I have said before that I do not refrain from or apologise for commenting on American affairs because we all have a real stake in what happens there. Indeed, most of us have our American families or family members at the heart of developments in that great country. Even more importantly, we can always learn useful lessons from the way those so-called developed countries manage, or mismanage, their affairs.
Thus, we see that the brutal and cold-blooded killing of an unarmed man in Minneapolis, which has exploded into the anger, fury and violence that threatens to engulf all of the USA, was not an isolated individual act. Rather, it was the suppuration of the racist, supremacist and xenophobic rant that we mentioned earlier, and the poison and hatred that it breeds. All Americans, including our relatives, must ask themselves what kind of society it is that breeds, raises and hires into public service a cold-blooded killer like the chauvinistic zombie that we saw in the video of George Floyd’s death.

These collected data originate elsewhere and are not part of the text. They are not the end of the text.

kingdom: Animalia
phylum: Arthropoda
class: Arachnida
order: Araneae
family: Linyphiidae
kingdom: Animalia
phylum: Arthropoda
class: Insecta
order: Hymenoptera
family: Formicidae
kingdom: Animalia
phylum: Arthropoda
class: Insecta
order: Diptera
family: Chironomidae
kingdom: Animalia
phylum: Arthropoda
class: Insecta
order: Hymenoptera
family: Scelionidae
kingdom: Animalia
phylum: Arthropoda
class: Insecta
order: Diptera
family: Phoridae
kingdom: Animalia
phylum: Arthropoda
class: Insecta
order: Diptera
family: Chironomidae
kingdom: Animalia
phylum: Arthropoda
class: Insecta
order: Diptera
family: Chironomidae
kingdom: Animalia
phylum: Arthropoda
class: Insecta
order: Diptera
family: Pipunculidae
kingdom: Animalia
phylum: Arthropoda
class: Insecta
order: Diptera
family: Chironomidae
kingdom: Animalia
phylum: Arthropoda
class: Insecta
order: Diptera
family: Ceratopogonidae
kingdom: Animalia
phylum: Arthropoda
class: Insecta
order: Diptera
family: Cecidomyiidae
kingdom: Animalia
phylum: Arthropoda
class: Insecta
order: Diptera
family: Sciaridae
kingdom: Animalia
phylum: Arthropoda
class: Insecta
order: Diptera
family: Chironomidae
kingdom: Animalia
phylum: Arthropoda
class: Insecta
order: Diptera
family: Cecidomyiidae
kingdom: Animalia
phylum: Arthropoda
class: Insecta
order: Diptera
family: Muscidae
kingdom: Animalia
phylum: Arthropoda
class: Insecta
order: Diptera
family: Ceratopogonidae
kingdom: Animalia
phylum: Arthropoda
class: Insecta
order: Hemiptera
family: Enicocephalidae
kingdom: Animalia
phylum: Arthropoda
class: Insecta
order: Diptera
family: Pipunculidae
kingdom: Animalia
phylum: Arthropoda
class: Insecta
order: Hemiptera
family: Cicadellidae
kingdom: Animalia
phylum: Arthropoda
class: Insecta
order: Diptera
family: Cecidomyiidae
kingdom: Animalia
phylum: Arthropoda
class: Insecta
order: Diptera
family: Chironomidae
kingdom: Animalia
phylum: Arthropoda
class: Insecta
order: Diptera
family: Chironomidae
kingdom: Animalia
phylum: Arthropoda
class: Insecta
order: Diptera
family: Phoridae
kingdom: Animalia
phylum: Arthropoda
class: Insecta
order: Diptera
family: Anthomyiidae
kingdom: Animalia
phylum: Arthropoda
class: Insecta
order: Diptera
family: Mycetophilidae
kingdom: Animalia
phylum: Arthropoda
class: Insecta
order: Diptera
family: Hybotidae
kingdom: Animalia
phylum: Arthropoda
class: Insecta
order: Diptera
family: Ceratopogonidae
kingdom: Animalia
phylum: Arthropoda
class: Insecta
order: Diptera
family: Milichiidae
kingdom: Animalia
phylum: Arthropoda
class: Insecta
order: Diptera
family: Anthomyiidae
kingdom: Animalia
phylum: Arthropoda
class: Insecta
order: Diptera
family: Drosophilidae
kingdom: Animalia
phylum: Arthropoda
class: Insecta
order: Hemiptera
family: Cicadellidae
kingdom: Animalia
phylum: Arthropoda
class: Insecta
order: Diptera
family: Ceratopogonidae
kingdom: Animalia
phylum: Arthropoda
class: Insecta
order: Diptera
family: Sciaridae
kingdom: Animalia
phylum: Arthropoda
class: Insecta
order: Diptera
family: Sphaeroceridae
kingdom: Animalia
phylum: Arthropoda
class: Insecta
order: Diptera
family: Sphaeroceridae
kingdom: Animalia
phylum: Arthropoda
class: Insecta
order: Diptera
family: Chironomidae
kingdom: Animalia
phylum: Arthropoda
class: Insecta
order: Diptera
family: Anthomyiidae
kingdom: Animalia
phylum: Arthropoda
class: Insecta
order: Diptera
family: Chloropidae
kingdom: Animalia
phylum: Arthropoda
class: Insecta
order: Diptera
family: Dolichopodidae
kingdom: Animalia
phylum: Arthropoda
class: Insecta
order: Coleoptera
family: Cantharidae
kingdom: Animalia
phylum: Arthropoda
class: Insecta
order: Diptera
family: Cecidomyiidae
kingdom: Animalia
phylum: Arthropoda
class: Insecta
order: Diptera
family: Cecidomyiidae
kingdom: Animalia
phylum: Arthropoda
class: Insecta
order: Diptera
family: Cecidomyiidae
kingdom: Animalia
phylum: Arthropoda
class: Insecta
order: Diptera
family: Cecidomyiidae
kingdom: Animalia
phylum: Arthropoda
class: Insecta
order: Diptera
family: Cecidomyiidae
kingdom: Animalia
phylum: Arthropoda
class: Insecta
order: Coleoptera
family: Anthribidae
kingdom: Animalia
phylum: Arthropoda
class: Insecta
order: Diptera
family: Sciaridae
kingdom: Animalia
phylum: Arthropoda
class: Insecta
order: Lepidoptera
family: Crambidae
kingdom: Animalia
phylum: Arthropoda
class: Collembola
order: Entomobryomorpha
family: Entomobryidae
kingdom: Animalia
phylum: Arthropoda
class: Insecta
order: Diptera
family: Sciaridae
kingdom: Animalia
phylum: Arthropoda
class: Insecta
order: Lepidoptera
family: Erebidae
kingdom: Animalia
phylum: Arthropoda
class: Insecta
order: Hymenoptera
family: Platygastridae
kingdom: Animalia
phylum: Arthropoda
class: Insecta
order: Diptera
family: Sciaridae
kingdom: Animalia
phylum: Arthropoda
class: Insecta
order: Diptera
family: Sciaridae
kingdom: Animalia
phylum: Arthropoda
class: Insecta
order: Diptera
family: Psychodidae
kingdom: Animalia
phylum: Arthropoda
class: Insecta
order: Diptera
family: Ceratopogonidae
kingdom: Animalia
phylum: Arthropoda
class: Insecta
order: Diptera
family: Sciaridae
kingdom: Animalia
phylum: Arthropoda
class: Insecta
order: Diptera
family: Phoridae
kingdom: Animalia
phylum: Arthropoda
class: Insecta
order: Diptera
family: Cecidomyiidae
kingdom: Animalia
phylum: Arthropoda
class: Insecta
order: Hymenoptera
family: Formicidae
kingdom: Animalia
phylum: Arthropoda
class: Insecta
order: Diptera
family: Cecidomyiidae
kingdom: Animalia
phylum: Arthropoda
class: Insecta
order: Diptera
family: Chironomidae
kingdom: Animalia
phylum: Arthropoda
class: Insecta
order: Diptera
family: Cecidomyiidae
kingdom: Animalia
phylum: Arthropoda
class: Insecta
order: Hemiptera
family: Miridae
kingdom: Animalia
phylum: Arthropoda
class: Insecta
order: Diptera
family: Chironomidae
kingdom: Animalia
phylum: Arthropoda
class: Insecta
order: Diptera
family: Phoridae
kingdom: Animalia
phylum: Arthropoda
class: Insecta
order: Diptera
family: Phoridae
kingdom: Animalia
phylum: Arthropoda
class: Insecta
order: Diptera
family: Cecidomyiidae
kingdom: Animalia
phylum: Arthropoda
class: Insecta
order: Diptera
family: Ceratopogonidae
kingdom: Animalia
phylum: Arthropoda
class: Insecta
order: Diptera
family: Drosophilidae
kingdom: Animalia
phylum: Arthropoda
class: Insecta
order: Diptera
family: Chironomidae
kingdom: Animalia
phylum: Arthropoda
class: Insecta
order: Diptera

There is also a reminder, in the ongoing violence across American cities, of the “bad cheque”, as Martin Luther King called it, with which African-Americans and other minorities have been stuck ever since the so-called abolition of slavery in the 1860s and the “reforms” following the Civil Rights movement of the 1960s. As one 97-year-old Washington, DC, lady wondered, is America back to the 1960s, with only huge doses of violence added to the necessary but largely peaceful protests that Dr King and his colleagues preached?
Incidentally, back to German efficiency, I could have stayed in there forever when I went on a visiting professorship at Bayreuth University in 2009. When I went to the “Rathaus” (as I think they call the city hall), to have my passport endorsed for my stay, the official at the counter stamped in my departure date as the 31st of June.